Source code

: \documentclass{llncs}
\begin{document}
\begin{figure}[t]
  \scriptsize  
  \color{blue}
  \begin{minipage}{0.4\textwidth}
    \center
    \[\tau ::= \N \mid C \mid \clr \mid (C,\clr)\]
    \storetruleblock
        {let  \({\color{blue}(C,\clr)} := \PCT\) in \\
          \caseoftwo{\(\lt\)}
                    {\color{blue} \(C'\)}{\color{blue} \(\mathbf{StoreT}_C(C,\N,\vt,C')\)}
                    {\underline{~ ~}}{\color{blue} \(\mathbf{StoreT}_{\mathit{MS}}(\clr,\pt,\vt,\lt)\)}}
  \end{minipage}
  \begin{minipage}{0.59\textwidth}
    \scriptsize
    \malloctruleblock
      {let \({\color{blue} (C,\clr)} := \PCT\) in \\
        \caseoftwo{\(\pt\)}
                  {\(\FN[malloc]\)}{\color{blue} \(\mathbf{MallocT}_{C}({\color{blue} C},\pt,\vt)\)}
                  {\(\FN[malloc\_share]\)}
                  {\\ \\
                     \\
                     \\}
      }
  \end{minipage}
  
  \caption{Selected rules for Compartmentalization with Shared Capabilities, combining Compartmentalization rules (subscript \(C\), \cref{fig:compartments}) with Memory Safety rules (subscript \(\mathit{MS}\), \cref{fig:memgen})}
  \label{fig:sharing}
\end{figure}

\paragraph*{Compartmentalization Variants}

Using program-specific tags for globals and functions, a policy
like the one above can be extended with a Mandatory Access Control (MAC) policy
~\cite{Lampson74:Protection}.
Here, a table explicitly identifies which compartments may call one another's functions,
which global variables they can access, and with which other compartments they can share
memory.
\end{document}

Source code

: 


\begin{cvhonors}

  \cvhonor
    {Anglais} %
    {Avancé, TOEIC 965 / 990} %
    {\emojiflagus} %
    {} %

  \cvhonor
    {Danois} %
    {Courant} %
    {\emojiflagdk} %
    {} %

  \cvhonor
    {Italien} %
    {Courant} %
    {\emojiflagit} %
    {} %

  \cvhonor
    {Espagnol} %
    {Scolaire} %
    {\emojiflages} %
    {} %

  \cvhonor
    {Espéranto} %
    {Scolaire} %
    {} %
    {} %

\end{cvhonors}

——

All the entries above are to be transcribed without any alteration.

Source code

: \documentclass{llncs}
\begin{document}
\begin{figure}[t]
  \scriptsize  
  \color{blue}
  \begin{minipage}{0.4\textwidth}
    \center
    \[\tau ::= \N \mid C \mid \clr \mid (C,\clr)\]
    \storetruleblock
        {let  \({\color{blue}(C,\clr)} := \PCT\) in \\
          \caseoftwo{\(\lt\)}
                    {\color{blue} \(C'\)}{\color{blue} \(\mathbf{StoreT}_C(C,\N,\vt,C')\)}
                    {\underline{~ ~}}{\color{blue} \(\mathbf{StoreT}_{\mathit{MS}}(\clr,\pt,\vt,\lt)\)}}
  \end{minipage}
  \begin{minipage}{0.59\textwidth}
    \scriptsize
    \malloctruleblock
      {let \({\color{blue} (C,\clr)} := \PCT\) in \\
        \caseoftwo{\(\pt\)}
                  {\(\FN[malloc]\)}{\color{blue} \(\mathbf{MallocT}_{C}({\color{blue} C},\pt,\vt)\)}
                  {\(\FN[malloc\_share]\)}
                  {\\ \\
                     \\
                     \\}
      }
  \end{minipage}
  
  \caption{Selected rules for Compartmentalization with Shared Capabilities, combining Compartmentalization rules (subscript \(C\), \cref{fig:compartments}) with Memory Safety rules (subscript \(\mathit{MS}\), \cref{fig:memgen})}
  \label{fig:sharing}
\end{figure}

\paragraph*{Compartmentalization Variants}

Using program-specific tags for globals and functions, a policy
like the one above can be extended with a Mandatory Access Control (MAC) policy
~\cite{Lampson74:Protection}.
Here, a table explicitly identifies which compartments may call one another's functions,
which global variables they can access, and with which other compartments they can share
memory.
\end{document}

Source code

: 


\begin{cvhonors}

  \cvhonor
    {Anglais} %
    {Avancé, TOEIC 965 / 990} %
    {\emojiflagus} %
    {} %

  \cvhonor
    {Danois} %
    {Courant} %
    {\emojiflagdk} %
    {} %

  \cvhonor
    {Italien} %
    {Courant} %
    {\emojiflagit} %
    {} %

  \cvhonor
    {Espagnol} %
    {Scolaire} %
    {\emojiflages} %
    {} %

  \cvhonor
    {Espéranto} %
    {Scolaire} %
    {} %
    {} %

\end{cvhonors}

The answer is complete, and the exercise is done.